Three exercises that are a waste of time

Don’t be fooled by the latest fitness fads or equipment commonly accepted by the gym masses. Your workout time is precious, so understanding a few principles of sports science will help you make the most of it.

Unstable Surface Training Every gym comes complete with a personal trainer committed to performing every exercise known to man on a Swiss ball. This is all in the hope that the instability experienced wobbles and vibrates his – and his client’s – body to physical perfection. Sadly, research conducted by Eastern Illinois University discovered it won’t.

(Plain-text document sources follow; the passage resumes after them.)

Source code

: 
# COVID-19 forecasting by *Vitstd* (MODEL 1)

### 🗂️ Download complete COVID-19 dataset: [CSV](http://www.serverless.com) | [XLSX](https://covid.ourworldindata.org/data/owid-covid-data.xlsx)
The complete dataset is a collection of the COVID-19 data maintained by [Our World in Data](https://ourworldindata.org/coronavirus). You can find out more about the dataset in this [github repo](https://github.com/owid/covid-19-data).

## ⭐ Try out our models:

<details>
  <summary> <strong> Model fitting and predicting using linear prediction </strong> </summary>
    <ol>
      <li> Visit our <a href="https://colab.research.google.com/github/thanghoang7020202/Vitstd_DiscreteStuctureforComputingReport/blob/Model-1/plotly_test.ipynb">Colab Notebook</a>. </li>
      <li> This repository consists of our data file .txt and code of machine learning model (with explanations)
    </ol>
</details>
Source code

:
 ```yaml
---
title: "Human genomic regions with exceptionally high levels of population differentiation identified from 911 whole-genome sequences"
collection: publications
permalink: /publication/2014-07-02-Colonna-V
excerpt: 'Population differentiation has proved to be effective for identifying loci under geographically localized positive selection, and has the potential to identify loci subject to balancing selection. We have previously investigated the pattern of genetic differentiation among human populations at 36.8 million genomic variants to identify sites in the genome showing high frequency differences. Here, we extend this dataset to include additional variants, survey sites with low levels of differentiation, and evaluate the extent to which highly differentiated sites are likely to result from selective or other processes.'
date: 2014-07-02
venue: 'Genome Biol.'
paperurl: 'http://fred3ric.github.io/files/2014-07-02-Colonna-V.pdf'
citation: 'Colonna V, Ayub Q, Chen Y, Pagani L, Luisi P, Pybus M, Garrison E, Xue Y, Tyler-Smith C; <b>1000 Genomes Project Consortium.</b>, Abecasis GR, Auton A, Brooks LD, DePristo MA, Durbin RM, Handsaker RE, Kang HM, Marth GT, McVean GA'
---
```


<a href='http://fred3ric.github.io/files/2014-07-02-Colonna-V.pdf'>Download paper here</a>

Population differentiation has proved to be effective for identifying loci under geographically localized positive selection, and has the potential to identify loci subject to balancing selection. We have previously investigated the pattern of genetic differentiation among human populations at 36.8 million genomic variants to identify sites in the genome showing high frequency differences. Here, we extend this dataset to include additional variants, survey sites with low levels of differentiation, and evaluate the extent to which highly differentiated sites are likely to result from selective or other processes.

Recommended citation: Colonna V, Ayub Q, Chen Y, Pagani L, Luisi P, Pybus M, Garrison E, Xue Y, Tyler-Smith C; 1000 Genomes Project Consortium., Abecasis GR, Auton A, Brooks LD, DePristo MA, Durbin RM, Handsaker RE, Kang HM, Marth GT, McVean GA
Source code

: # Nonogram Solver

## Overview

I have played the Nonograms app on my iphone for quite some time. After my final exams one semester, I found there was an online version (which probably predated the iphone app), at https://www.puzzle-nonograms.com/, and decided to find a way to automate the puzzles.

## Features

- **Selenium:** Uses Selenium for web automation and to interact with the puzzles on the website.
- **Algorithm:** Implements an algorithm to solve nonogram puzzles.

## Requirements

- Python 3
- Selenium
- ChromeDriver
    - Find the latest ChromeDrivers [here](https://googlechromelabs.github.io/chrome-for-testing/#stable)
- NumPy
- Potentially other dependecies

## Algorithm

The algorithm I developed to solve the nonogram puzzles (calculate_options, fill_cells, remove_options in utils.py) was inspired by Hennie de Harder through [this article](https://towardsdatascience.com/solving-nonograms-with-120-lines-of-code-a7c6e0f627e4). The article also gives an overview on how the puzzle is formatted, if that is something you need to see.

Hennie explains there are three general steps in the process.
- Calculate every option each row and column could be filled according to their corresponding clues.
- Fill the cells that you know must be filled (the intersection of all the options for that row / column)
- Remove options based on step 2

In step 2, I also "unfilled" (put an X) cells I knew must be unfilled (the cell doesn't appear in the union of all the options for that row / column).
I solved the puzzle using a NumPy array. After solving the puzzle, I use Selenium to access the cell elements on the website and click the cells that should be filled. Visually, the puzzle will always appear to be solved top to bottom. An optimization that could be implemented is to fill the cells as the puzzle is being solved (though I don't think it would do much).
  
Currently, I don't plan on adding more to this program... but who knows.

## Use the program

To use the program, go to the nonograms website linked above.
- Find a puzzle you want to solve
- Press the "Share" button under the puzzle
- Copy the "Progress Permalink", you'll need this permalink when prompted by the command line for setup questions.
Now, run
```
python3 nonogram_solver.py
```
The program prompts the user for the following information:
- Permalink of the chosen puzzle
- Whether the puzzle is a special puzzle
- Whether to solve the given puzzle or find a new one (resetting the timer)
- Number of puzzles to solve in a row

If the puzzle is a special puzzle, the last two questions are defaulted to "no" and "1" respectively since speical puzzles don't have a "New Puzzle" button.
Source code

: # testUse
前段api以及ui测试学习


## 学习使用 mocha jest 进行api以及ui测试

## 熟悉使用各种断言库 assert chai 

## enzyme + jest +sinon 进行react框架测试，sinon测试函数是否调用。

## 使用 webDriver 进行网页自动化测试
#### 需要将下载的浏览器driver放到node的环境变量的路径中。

Scientists took 12 trained men and monitored their muscle activation while performing a squat, deadlift, overhead press and bicep curl, both on stable ground and on an unstable ball. What they found was: “there were no significant differences between the stable and unstable surfaces across all muscles and lifts examined.” Concluding, “Fitness trainers should be advised that each of the aforementioned lifts can be performed while standing on stable ground without losing the potential core muscle training benefits.”

Put more bluntly, it might look impressive and, yes, there are some studies that show Swiss balls are good for specific rehabilitation training, but trying to perform your heaviest sets on a giant inflatable ball is a spectacle best reserved for the circus.

Anything on a Smith Machine According to an article published in the Journal of Strength and Conditioning, scientists discovered through electromyography technology that: “Activation of all muscles during the free weight squat was 43 per cent higher when compared to the Smith machine squat.”

For this reason, avoid the Smith machine and train old school instead by using free weights.

The Law of Specificity The Specificity Principle states that to become better at a certain movement, sport or skill you must perform that particular movement, sport or skill.

So then what exactly is the widely used abdominal crunch training you for?

Repeatedly contracting your abdominals over a very short range of motion is the answer. Essentially, despite its popularity, the abdominal crunch is a fairly useless exercise. Instead, go for more functional ab exercises.

Scientists wanted to measure – again, using surface electromyographic technology – the level of muscle activation in the upper rectus abdominis and lower rectus abdominis during certain yoga poses. What they found was: “variations in core muscle firing patterns depend on the trunk and pelvic positions during these poses. But specifically the high plank, low plank and downward facing dog poses are effective for strengthening external oblique abdominis” reporting a significant amount of muscle activation during the movement.